Here, we define a query that fetches a film by a particular ID:


#![allow(unused_variables)]
fn main() {
#[derive(cynic::FragmentArguments)]
struct FilmArguments {
    id: Option<cynic::Id>,
}

#[derive(cynic::QueryFragment, Debug)]
#[cynic(
    schema_path = "examples/starwars.schema.graphql",
    schema_module = "schema",
    graphql_type = "Root",
    argument_struct = "FilmArguments"
)]
struct FilmQuery {
    #[arguments(id = &args.id)]
    film: Option<Film>,
}
}

This can be converted into a query in a similar way we just need to provide some FilmArguments:


#![allow(unused_variables)]
fn main() {
use cynic::QueryBuilder;

let operation = FilmQuery::build(
    FilmArguments{
        id: Some("ZmlsbXM6MQ==".into()),
    }
);
}

Nested Arguments

The example above showed how to pass arguments to the top level of a query.
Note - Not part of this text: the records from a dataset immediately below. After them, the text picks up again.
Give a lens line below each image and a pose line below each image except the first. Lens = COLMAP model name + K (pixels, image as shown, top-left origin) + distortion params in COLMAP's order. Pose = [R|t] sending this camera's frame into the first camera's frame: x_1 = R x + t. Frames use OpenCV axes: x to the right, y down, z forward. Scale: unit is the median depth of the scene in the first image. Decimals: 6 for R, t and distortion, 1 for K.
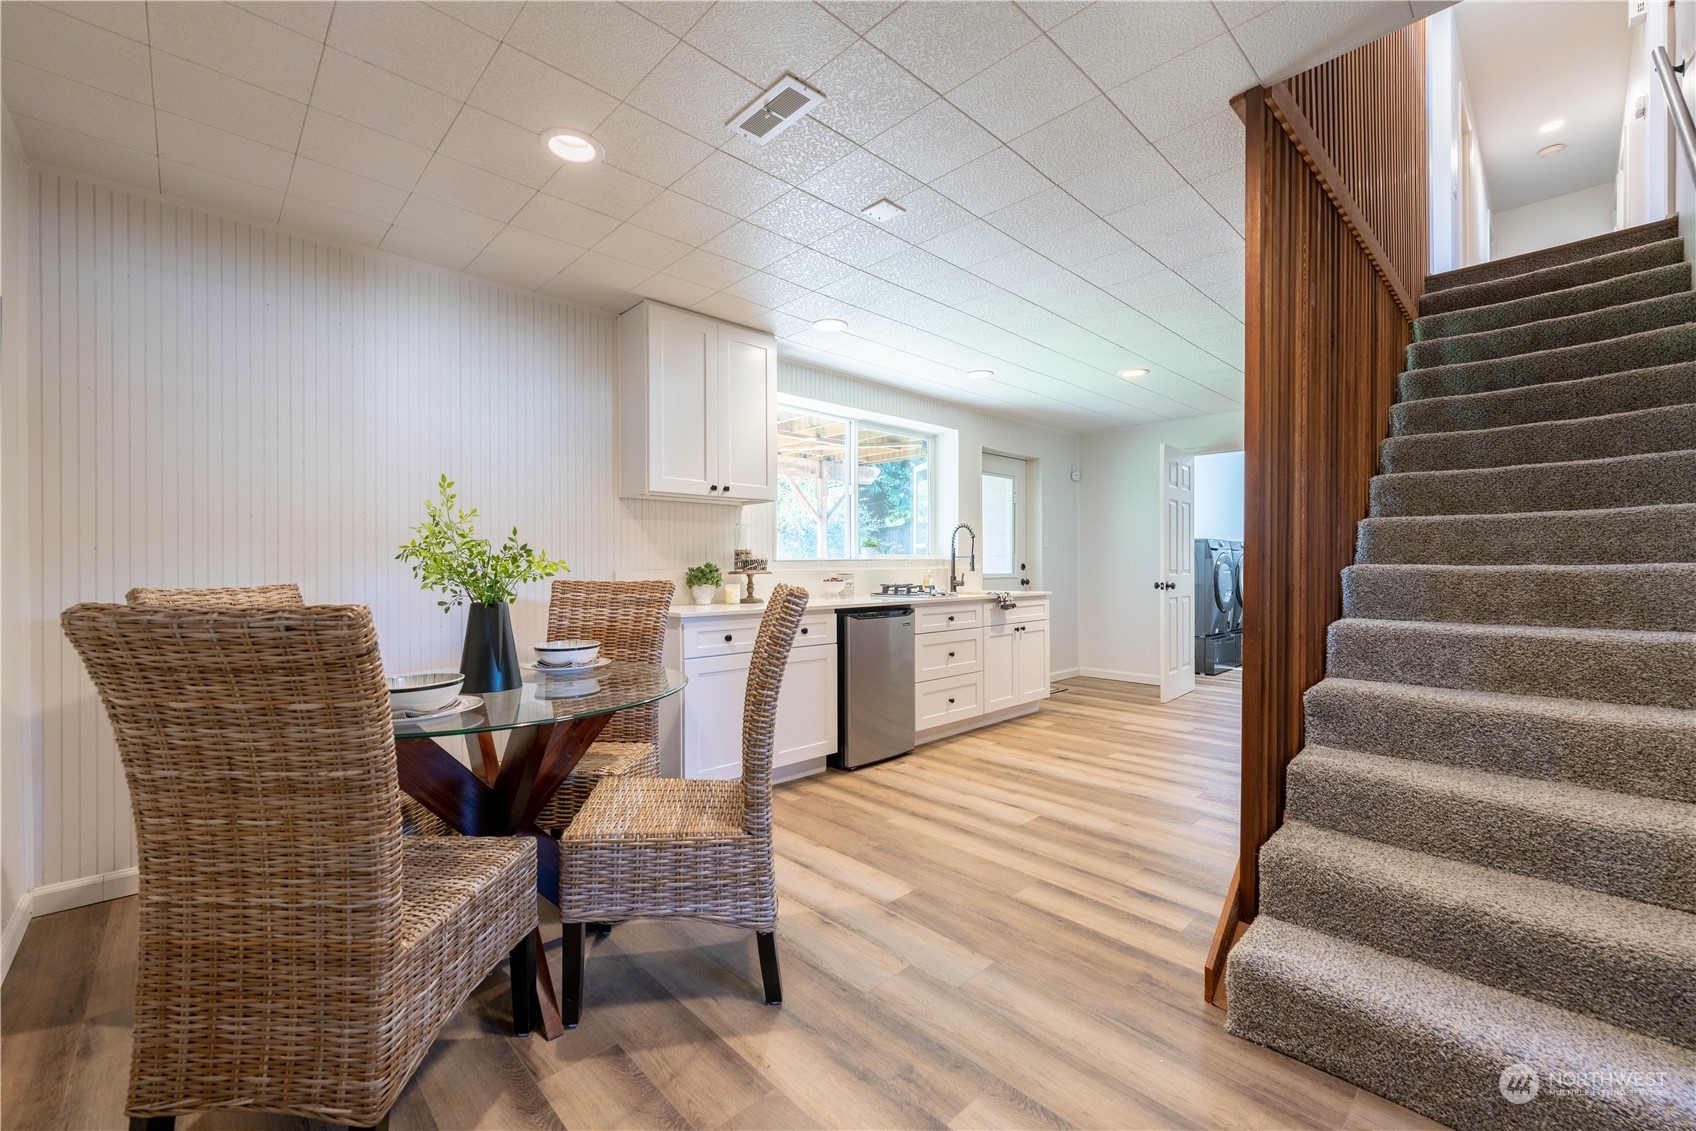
lens RADIAL K [[683.9, 0, 834.7], [0, 683.9, 565.2], [0, 0, 1]] dist [0.001117, -0.001417]
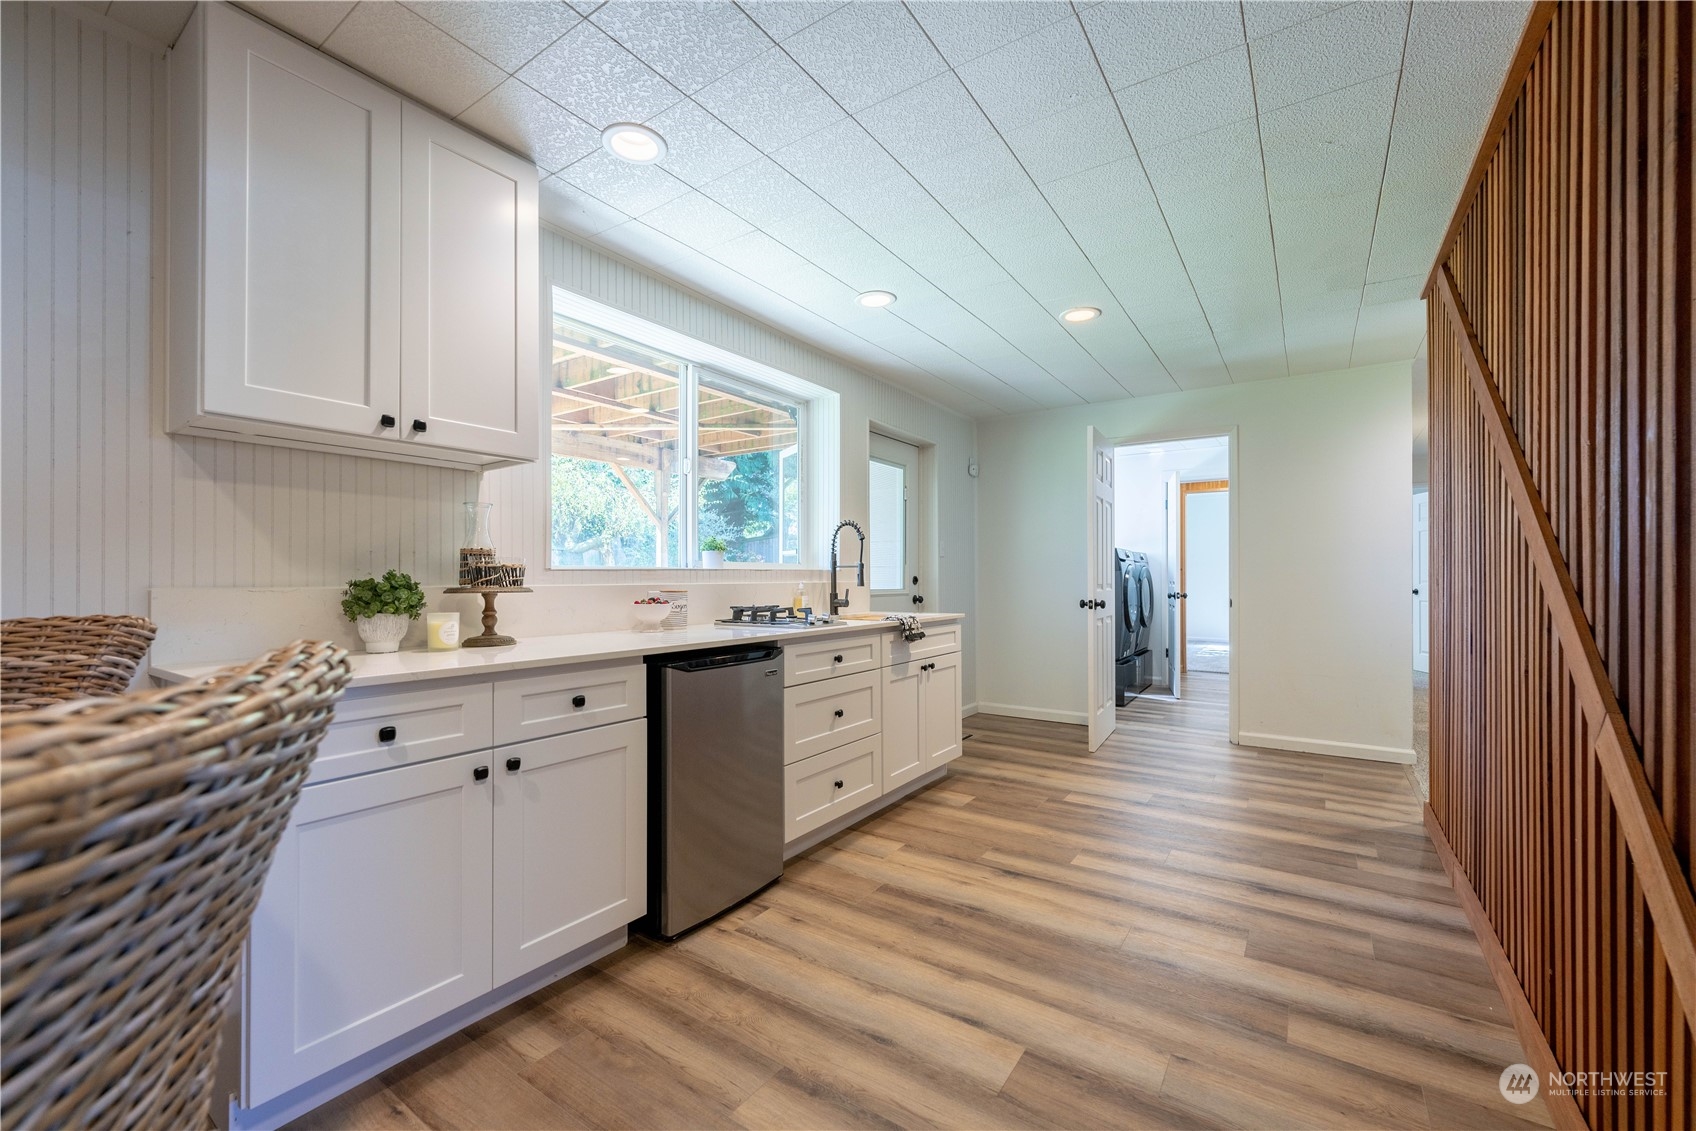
lens RADIAL K [[683.9, 0, 840.8], [0, 683.9, 573.8], [0, 0, 1]] dist [0.001117, -0.001417]
pose [[0.977131, 0.002399, 0.212625, 0.034574], [-0.000720, 0.999968, -0.007973, 0.001599], [-0.212638, 0.007637, 0.977101, 0.374210]]
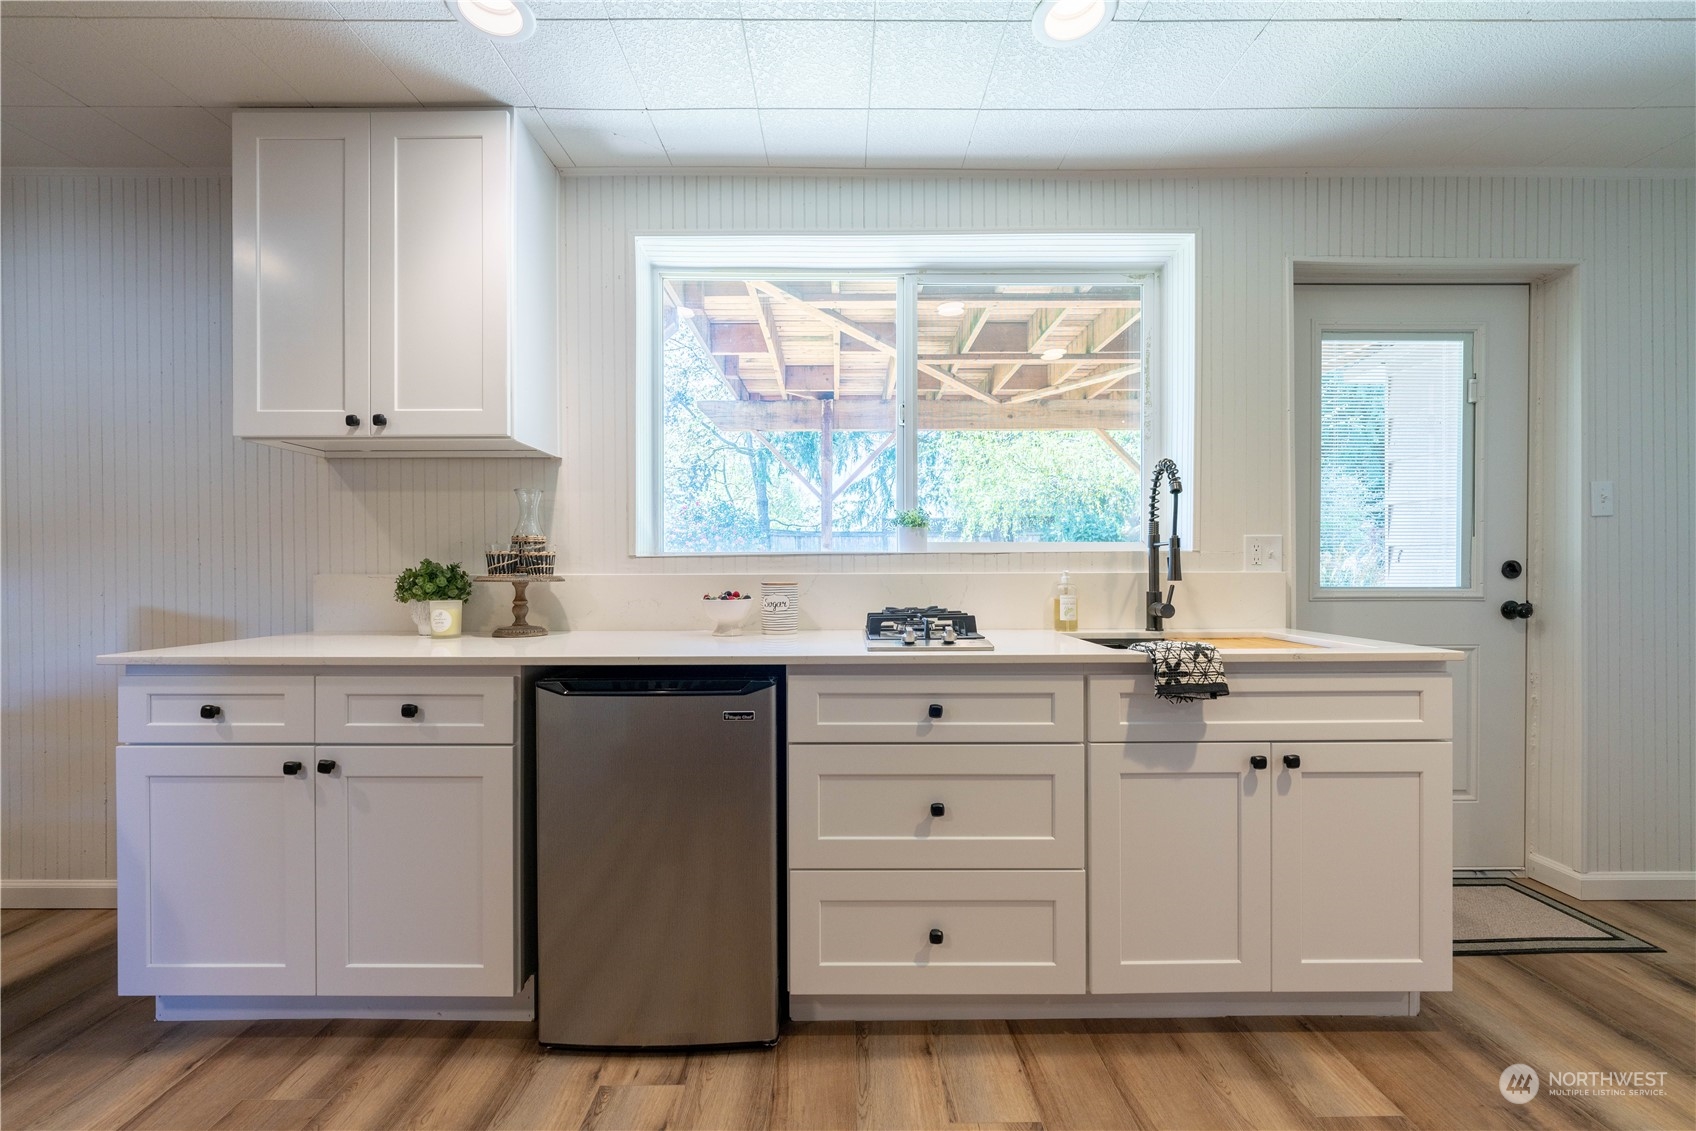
lens RADIAL K [[683.9, 0, 837.0], [0, 683.9, 571.9], [0, 0, 1]] dist [0.001117, -0.001417]
pose [[0.735181, 0.005561, -0.677848, 0.396010], [-0.000567, 0.999971, 0.007590, 0.001071], [0.677870, -0.005196, 0.735163, 0.729004]]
If you want to pass arguments to a nested QueryFragment then all it's parent QueryFragments must specify the same argument_struct in their cynic attribute. This is neccesary so that the FragmentArgument struct gets passed down to that level of a query.
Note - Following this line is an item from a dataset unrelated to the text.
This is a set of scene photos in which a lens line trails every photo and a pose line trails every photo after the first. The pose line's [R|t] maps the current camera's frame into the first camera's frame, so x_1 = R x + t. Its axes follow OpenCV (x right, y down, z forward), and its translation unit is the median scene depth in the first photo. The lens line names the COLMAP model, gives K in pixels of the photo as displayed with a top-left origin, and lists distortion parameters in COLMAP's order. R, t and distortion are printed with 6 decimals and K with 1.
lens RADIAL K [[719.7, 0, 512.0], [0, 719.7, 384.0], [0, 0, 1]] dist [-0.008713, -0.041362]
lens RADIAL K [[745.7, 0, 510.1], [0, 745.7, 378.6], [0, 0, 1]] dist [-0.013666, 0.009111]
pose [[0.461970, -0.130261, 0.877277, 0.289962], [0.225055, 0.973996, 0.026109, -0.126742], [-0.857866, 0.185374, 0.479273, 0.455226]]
If no nested QueryFragments require arguments, you can omit the argument_struct attr.

Mutations

Mutations are also constructed using QueryFragments in a very similar way to queries. Instead of selecting query fields you select a mutation, and pass in any arguments in exactly the same way. Mutations use the MutationBuilder rather than QueryBulder:


#![allow(unused_variables)]
fn main() {
use cynic::MutationBuilder;

let operation = SomeMutation::build(SomeArguments { ... });
}

This operation can then be used in exactly the same way as with queries.

Struct Attributes

A QueryFragment can be configured with several attributes on the struct itself:

  • graphql_type = "AType" tells cynic which object in the GraphQL schema this struct represents. The name of the struct is used if it is omitted.
  • schema_path sets the path to the GraphQL schema. This is required, but can be provided by nesting the QueryFragment inside a query module with this attr.
  • schema_module tells cynic where to find the schema module - that is a module module that has called the use_schema! macro. This will default to schema if not provided. An override can also be provided by nesting the QueryFragment inside a module with the schema_for_derives attribute macro.

Field Attributes

Each field can also have it's own attributes:

  • rename = "someGraphqlName" can be provided if you want the rust field name to differ from the GraphQL field name. You should provide the name as it is in the GraphQL schema (although due to implementation details a snake case form of the name may work as well)
  • alias can be provided if you have a renamed field and want to explicitly request a GraphQL alias in the resulting query output.
  • recurse = "5" tells cynic that this field is recursive and should be fetched to a maximum depth of 5. See Recursive Queries for more info.
  • The flatten attr can be used to "flatten" out excessive Options from lists. As GraphQL is used in languages with implicit nulls, it's not uncommon to see a type [Int] - which in Rust maps to Option<Vec<Option<i32>>. This isn't a very nice type to work with - applying the flatten attribute lets you represent this as a Vec<i32> in your QueryFragment. Any outer nulls become an empty list and inner nulls are dropped.
  • The spread attr can be used to spread another QueryFragments into the current QueryFragment, if each of the QueryFragments point at the same GraphQL type.